Edité aux éditions Barzakh, le livre de ce grand poète arabe contemporain est disponible au Sila...
«Tes yeux, une épine me déchirant le coeur et que j'adore protège des intempéries enfouies sous la nuit et les souffrances Sa blessure ravive la clarté des lampes. Son lendemain me fait chérir le présent
Plus que mon âme et j'oublie tout aussitôt, dans la rencontre des yeux Que nous étions une fois, tout deux, derrière la porte!» écrit Mahmoud Darwich dans Un amoureux de Palestine, In Rien qu'une autre année, une anthologie poétique composée de poèmes écrits entre 1966 et 1982 et traduits de l'arabe par Abdellatif Laâbi, laquelle a été éditée récemment par les Editions Barzakh. «Mahmoud Darwich a deux métiers: la poésie et le souvenir.

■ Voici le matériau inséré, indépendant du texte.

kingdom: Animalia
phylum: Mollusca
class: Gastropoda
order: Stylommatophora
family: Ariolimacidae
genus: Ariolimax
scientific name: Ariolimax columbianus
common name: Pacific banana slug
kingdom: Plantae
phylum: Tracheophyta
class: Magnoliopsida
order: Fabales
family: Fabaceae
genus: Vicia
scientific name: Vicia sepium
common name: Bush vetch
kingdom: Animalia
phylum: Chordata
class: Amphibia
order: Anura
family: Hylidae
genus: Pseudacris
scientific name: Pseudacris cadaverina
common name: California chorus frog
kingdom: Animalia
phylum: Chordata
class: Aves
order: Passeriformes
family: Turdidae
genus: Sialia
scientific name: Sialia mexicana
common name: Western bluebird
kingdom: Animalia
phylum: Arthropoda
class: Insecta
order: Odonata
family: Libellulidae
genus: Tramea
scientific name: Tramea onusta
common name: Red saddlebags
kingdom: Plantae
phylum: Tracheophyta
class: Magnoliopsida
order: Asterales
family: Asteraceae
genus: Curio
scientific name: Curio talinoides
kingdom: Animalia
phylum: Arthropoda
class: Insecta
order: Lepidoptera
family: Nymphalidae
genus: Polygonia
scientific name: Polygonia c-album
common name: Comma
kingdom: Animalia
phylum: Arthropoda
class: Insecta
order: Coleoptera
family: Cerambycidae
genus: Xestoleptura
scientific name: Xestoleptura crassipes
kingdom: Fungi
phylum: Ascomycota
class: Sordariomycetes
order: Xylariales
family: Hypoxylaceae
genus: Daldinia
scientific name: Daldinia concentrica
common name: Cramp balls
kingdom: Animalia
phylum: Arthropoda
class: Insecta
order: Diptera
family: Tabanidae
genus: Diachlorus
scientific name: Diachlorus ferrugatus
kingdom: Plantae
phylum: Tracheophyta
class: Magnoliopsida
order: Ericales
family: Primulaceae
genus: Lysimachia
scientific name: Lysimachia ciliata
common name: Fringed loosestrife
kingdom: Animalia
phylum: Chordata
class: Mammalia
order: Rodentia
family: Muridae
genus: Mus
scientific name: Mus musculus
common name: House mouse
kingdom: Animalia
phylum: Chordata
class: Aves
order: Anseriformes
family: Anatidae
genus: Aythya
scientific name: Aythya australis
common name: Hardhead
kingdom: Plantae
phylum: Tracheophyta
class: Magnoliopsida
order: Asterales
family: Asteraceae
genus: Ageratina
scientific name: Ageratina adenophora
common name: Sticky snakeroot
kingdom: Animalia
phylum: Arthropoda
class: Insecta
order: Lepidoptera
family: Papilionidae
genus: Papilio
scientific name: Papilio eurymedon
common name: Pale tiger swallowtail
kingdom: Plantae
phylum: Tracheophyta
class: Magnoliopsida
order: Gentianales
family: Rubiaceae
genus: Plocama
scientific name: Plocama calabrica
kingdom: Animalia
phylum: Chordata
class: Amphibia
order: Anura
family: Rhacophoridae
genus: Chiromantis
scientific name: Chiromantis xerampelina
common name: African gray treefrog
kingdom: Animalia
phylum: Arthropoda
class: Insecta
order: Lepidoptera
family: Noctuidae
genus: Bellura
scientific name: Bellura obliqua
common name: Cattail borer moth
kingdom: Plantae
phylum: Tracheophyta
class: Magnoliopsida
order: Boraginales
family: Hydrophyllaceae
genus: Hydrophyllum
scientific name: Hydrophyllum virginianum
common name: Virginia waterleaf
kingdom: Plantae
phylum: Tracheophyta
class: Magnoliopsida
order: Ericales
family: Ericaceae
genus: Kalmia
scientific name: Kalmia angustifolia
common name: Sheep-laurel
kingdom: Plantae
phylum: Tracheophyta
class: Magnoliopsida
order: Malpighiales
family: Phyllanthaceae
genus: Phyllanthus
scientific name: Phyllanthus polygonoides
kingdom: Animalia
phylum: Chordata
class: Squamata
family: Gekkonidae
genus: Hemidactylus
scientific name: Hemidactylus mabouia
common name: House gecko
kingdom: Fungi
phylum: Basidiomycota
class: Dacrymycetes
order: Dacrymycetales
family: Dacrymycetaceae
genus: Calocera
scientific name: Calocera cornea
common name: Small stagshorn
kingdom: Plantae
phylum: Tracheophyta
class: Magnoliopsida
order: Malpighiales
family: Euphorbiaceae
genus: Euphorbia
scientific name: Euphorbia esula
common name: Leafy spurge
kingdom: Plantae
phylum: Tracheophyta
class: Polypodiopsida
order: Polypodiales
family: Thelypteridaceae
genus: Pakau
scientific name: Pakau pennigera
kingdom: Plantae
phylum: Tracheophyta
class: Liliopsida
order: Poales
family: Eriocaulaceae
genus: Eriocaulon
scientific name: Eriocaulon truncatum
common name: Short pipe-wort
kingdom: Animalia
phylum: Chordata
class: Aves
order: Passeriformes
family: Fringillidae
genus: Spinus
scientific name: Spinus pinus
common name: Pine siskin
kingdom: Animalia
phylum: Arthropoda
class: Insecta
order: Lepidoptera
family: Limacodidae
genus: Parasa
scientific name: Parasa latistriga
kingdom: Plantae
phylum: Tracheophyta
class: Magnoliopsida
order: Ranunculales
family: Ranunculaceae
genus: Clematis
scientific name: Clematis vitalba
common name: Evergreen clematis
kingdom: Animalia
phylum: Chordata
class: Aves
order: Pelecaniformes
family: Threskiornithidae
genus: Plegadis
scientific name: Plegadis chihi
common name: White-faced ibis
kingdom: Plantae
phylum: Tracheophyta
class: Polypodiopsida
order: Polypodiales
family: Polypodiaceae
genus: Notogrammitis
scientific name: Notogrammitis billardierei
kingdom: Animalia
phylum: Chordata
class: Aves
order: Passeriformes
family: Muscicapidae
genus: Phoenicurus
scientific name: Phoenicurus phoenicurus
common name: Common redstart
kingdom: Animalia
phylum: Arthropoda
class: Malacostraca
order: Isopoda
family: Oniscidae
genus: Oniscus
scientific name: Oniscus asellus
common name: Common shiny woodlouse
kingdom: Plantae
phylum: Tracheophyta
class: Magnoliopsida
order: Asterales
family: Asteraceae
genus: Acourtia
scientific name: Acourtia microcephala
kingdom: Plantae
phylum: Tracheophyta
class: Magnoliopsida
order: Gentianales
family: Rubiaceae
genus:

Parfois les deux se rejoignent Avec le poème, le souvenir devient miroir, échelle pour le temps et défaite du sommeil et de l'oubli. Célèbre dans le monde arabe, il n'est pas pour autant ce qu'on appellerait un "poète militant". Son engagement est dans l'écriture, dans la poésie; il est loyal envers l'imaginaire de son peuple, de tout peuple voué à l'errance. Rien à voir avec cette poésie qui brandit les slogans et ruine la beauté et l'émotion. Darwich est un poète épique», écrit Tahar Ben Jelloun sur le dos de la couverture du recueil. L'ouvrage se compose de 7 parties poétiques regroupant plusieurs poèmes. On cite Un amoureux de la Palestine, Fin de la nuit (1967), Les Oiseaux meurent en Galilée (1970). Ma bien-aimée se réveille (1970), T'aimer ou ne pas t'aimer (1972, Essai numéro 7 (1972) et Noces (1977).
Les premiers poèmes de Mahmoud Darwich traduisent un lyrisme amoureux dans lequel l'attachement au pays natal se confond avec le sentiment amoureux. Symbole de la patrie, la terre est célébrée comme la «première mère». Au fur et mesure l'engagement politique se révèle franchement. L'écriture s'érige plus complexe en s'intéressant aux mythes et aux symboles. Enfin, dans sa période la plus mûre, cette écriture tend vers une ouverture. Elle voyage, traverse les mers. De la Méditerranée à New York, la problématique identitaire de la Palestine reste posée. Le souffle puissant et épique de Mahmoud Darwich écrit dans La chanson et le sultan: «Allez dire au sultan. Le vent ne saurait être blessé par un coup d'épée. Et les nuages d'été ne peuvent arroser l'herbe. Qui croit sur ses murailles. Mais des millions d'arbres. Verdoient dans le giron du poème.»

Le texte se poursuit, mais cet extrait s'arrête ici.